● EXERCISE AIM: Pull out every line with the word "Encounter" from the entries below.

● PROVIDED DATA:
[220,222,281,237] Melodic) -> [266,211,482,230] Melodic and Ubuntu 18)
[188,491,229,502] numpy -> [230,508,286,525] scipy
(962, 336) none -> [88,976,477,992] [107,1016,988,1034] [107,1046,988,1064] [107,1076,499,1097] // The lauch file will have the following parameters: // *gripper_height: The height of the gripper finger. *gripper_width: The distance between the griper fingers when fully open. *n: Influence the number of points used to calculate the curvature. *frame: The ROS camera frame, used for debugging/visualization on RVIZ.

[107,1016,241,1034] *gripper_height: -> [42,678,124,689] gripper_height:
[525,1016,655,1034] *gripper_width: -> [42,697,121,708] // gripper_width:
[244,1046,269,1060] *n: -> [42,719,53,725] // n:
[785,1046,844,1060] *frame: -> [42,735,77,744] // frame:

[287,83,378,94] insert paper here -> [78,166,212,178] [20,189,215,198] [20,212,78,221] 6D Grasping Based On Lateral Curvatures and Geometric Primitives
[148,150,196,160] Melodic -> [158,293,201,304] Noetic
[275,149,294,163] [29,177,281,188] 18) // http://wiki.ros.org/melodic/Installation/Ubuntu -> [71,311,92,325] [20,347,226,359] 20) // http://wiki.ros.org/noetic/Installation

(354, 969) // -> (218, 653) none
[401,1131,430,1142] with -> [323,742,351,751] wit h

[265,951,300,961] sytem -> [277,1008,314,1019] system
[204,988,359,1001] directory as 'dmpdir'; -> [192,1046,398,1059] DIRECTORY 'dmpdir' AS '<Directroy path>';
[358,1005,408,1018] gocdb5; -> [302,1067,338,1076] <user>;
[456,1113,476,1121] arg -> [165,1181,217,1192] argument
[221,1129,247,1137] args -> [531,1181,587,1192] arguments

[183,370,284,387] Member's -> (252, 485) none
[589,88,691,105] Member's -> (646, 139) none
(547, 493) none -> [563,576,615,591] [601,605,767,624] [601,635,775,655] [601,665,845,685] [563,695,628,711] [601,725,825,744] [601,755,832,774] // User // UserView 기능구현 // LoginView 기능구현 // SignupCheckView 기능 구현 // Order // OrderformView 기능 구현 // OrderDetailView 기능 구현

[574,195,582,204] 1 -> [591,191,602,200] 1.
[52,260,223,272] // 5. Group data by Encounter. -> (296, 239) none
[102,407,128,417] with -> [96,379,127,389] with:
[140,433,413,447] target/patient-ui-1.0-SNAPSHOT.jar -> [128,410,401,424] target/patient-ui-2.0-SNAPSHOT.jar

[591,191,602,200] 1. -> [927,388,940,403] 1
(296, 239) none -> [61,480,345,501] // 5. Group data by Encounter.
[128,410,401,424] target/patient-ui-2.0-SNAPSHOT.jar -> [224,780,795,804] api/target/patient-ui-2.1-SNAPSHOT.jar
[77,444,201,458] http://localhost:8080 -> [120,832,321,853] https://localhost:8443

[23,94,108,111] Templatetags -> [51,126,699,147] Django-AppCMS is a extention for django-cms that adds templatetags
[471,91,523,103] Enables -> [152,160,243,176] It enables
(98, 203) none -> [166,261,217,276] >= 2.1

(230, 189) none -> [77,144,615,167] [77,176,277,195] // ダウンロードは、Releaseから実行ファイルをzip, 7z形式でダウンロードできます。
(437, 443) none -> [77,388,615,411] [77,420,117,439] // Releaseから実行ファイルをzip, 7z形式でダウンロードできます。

● RESPONSE BELOW:
[52,260,223,272] // 5. Group data by Encounter. -> (296, 239) none
(296, 239) none -> [61,480,345,501] // 5. Group data by Encounter.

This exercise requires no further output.